───── EXCERTO PARA LER ─────

"[...] o inóspito, árido e descurado processo encontra-se estreitamente relacionado com as correntes espirituais dos povos e [...] as suas diversas concretizações devem ser incluídas entre os mais importantes testemunhos da cultura" (F. Klein (1902))



12/06/2019

Jurisprudência 2019 (35)


Título executivo;
documento particular

1. O sumário RE 14/2/2019 (1672/14.4TBFAR-A.E1) é o seguinte:

I - Atenta a estrutura declarativa dos embargos de executado, a falta de contestação pelo Embargado implica apenas que se considerem confessados os factos articulados pelo Embargante que não estejam em oposição com os que haviam sido alegados no requerimento executivo, cumprindo ao juiz apreciar se dos mesmos decorre ou não a consequência jurídica pretendida, in casu, se os mesmos têm a virtualidade de afastar a presunção da existência do direito que o título executivo corporiza, e esta só é susceptível de ser afastada pela prova da inexistência/insuficiência do título, bem como da inexigibilidade ou inexistência do direito, a alegar e provar pelo executado.

II - O Tribunal Constitucional, chamado a pronunciar-se sobre a força executiva dos documentos particulares emitidos anteriormente ao NCPC, veio no Acórdão n.º 408/2015, proferido no processo n.º 340/2015[14], declarar, com força obrigatória geral, a inconstitucionalidade da norma que aplica o artigo 703.º do Código de Processo Civil, aprovado em anexo à Lei 41/2013, de 26 de junho, a documentos particulares emitidos em data anterior à sua entrada em vigor, então exequíveis por força do artigo 46.º, n.º 1, alínea c), do Código de Processo Civil de 1961, constante dos artigos 703.º do Código de Processo Civil, e 6.º, n.º 3, da Lei 41/2013, de 26 de junho, por violação do princípio da proteção da confiança (artigo 2.º da Constituição).

─────

◆ **TAREFA A RESOLVER**: Prossiga o texto sobre jurisprudência relativa a títulos executivos e documentos particulares, começando logo após a última frase apresentada.

───── DADOS APRESENTADOS ─────

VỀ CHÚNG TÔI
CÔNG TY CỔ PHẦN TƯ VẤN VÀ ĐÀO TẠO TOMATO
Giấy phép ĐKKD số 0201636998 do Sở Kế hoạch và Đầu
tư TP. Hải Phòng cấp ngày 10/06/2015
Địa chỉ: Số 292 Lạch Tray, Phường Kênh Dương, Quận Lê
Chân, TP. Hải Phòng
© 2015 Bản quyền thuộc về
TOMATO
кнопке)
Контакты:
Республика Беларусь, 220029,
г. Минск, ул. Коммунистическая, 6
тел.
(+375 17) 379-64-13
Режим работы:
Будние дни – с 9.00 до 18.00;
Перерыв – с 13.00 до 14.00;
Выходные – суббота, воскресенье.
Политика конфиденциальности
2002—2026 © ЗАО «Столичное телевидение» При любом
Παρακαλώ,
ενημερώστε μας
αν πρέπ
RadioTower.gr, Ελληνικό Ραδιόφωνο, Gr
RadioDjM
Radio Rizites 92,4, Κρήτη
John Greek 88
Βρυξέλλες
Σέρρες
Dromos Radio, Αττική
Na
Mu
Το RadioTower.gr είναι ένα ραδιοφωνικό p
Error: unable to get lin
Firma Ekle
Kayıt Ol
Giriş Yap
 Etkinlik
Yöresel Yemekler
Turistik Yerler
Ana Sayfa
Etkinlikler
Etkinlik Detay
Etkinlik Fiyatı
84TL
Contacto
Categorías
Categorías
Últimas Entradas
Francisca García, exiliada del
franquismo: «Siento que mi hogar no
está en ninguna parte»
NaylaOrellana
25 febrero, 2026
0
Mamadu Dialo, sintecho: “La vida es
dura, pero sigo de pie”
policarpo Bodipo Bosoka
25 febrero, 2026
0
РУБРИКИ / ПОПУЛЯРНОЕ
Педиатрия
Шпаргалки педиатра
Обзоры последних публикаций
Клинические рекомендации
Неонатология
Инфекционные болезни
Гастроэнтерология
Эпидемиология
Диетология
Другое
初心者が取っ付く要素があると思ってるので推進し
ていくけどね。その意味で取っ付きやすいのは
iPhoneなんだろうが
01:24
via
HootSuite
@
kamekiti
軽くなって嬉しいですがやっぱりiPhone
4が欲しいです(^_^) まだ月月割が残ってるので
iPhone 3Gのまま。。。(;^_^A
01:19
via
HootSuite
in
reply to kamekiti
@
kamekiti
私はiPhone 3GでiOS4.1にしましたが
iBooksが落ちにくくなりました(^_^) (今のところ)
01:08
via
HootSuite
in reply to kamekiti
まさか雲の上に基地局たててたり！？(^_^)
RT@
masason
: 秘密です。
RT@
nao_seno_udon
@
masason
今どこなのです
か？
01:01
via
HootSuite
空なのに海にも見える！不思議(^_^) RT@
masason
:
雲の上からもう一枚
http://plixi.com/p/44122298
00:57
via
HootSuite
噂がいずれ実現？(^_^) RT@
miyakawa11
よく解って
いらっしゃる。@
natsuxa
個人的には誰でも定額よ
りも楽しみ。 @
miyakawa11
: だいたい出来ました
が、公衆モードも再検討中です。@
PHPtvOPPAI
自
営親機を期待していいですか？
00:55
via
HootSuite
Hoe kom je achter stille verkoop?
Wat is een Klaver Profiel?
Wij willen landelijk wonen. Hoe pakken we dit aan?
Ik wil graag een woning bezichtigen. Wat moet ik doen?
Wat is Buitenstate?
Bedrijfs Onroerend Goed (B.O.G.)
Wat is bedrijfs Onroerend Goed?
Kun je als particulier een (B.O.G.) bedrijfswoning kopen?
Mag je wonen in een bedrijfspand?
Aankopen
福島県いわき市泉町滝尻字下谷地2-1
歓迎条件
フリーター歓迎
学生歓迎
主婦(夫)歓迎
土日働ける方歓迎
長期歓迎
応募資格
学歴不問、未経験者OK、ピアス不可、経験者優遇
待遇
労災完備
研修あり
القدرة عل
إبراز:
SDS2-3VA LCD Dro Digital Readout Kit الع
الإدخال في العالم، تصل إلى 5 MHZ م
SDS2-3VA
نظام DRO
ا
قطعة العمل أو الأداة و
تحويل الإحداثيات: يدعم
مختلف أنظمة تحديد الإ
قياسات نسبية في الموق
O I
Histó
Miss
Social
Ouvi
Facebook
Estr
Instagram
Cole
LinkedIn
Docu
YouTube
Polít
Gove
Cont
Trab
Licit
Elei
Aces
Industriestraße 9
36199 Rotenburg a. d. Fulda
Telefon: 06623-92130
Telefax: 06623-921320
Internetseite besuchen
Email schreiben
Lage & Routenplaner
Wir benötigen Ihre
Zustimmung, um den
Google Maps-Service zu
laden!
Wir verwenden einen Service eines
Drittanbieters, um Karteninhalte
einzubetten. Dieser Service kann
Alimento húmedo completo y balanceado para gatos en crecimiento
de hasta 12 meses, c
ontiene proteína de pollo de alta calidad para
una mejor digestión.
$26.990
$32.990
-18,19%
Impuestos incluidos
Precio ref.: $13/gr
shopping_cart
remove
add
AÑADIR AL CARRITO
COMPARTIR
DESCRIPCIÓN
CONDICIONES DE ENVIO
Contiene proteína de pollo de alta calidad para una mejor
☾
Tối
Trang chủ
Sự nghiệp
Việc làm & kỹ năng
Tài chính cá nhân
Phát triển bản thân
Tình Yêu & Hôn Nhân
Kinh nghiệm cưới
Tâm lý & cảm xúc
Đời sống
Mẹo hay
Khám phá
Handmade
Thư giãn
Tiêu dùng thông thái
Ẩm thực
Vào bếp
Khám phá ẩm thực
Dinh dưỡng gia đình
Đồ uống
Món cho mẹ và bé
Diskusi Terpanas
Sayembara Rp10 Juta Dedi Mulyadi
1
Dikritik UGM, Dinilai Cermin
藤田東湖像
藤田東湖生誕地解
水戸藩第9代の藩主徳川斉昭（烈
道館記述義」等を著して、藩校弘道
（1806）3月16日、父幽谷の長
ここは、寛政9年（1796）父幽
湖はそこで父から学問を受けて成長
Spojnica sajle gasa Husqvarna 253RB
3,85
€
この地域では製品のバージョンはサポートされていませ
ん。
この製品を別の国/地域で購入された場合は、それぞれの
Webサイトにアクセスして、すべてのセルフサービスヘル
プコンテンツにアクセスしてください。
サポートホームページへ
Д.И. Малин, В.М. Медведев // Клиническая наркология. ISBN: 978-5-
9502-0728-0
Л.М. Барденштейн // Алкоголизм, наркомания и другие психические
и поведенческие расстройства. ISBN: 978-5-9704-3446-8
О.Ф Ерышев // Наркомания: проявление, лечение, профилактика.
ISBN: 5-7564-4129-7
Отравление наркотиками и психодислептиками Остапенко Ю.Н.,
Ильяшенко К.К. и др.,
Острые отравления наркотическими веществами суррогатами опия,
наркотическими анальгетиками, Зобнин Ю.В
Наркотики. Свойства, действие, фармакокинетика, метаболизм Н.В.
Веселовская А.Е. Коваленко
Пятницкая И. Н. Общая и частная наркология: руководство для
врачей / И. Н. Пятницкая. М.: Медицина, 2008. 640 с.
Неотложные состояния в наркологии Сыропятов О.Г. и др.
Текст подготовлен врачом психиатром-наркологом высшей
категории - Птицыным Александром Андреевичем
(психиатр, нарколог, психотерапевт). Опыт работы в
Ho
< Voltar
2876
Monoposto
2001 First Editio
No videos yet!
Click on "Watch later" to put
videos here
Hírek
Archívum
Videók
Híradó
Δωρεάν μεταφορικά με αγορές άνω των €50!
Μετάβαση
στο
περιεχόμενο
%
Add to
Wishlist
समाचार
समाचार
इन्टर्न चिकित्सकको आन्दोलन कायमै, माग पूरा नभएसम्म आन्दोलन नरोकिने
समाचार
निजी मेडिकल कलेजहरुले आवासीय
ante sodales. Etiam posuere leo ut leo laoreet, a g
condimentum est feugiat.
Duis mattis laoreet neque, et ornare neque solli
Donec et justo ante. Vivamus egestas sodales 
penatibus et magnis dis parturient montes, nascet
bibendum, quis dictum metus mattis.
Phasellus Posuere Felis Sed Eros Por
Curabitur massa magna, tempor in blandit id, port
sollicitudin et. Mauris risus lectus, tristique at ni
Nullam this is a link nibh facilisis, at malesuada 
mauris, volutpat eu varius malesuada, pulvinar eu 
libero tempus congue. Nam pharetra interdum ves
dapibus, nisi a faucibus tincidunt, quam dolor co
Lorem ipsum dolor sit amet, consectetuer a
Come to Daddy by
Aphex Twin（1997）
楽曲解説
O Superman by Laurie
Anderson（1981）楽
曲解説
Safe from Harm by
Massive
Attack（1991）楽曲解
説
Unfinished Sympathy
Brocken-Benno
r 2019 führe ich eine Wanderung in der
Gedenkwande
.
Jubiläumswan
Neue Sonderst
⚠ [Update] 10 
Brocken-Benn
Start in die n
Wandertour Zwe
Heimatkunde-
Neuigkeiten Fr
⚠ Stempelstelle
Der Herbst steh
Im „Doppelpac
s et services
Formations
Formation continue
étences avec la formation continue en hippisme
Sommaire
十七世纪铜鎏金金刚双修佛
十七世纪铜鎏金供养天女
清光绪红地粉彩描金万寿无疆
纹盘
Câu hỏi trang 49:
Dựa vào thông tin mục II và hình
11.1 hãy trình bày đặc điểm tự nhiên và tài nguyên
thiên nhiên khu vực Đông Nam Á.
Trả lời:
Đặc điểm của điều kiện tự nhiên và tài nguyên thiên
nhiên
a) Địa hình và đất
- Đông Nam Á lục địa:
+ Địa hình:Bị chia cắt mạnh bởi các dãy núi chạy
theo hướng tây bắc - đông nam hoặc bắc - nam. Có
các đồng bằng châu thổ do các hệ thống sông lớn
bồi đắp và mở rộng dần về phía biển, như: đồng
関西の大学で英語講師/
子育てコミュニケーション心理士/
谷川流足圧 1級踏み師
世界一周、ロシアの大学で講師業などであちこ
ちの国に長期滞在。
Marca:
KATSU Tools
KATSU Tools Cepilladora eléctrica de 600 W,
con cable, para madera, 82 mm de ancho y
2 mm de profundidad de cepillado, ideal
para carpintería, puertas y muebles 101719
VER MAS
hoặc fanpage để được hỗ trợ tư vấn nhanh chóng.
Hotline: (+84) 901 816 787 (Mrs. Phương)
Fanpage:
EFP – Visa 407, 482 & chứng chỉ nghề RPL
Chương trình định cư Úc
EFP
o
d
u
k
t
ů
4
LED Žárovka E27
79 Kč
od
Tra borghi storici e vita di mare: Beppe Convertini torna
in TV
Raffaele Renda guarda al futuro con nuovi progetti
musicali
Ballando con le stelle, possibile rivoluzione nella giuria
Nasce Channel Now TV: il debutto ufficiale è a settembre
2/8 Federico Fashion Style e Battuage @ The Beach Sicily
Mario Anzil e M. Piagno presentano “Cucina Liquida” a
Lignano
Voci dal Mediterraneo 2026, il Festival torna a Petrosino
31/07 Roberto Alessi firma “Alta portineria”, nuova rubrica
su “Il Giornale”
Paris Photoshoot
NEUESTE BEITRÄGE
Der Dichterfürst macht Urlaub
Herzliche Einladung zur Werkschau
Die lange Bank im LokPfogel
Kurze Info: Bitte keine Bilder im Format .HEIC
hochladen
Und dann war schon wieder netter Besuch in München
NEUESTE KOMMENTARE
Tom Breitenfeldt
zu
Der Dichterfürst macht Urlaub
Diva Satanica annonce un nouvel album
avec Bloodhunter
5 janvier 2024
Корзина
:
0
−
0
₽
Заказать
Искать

─────

◆ **RESPOSTA À TAREFA**:
III - Aos contratos de mútuo celebrados pela Caixa Geral de Depósitos, continua a aplicar-se o disposto no artigo 9.º, n.º 4, do DL n.º 287/93, de 20 de Agosto, diploma que estabeleceu o regime jurídico daquele Banco, de acordo com cuja estatuição «os documentos que, titulando acto ou contrato realizado pela Caixa, prevejam a existência de uma obrigação de que a Caixa seja credora e estejam assinados pelo devedor revestem-se de força executiva, sem necessidade de outras formalidades».

IV - Assim, não se aplica à situação em apreço, a necessidade invocada pelo Recorrente de que a Recorrida tivesse procedido à junção aos autos dos extractos detalhados dos montantes em débito, sendo que mesma descriminou em sede de requerimento executivo, quais os montantes em débito, nomeadamente a título de capital, juros de mora, e outras despesas, bem como o período a que diz respeito o incumprimento que originou a resolução do contrato.

V - Conforme o STJ tem vindo a afirmar, «não equivale à invocação do desconhecimento de alguma cláusula ou cláusulas para efeito de exclusão do contrato, a alegação por parte do mutuário de que o Banco não deu conhecimento ao cliente dos elementos a que se reportam os arts. 5.º e 6.º do DL n.º 446/85».

VI - Tendo o Embargante alegado que não foi interpelado, e como a Embargada não contestou tal alegação, que a desfavorece e, por isso, se teve, e bem, como confessada, extrai-se daí a necessária conclusão de que relativamente ao contrato de mútuo celebrado em 19.12.2008, o Embargante não tinha renunciado ao benefício que o artigo 782º lhe confere, pelo que a Exequente tinha de o ter interpelado, logo que se verificasse o incumprimento dos mutuários, para que o Embargante pagasse as prestações vencidas, e pudesse pagar atempadamente as que se fossem vencendo, o que a Exequente não fez.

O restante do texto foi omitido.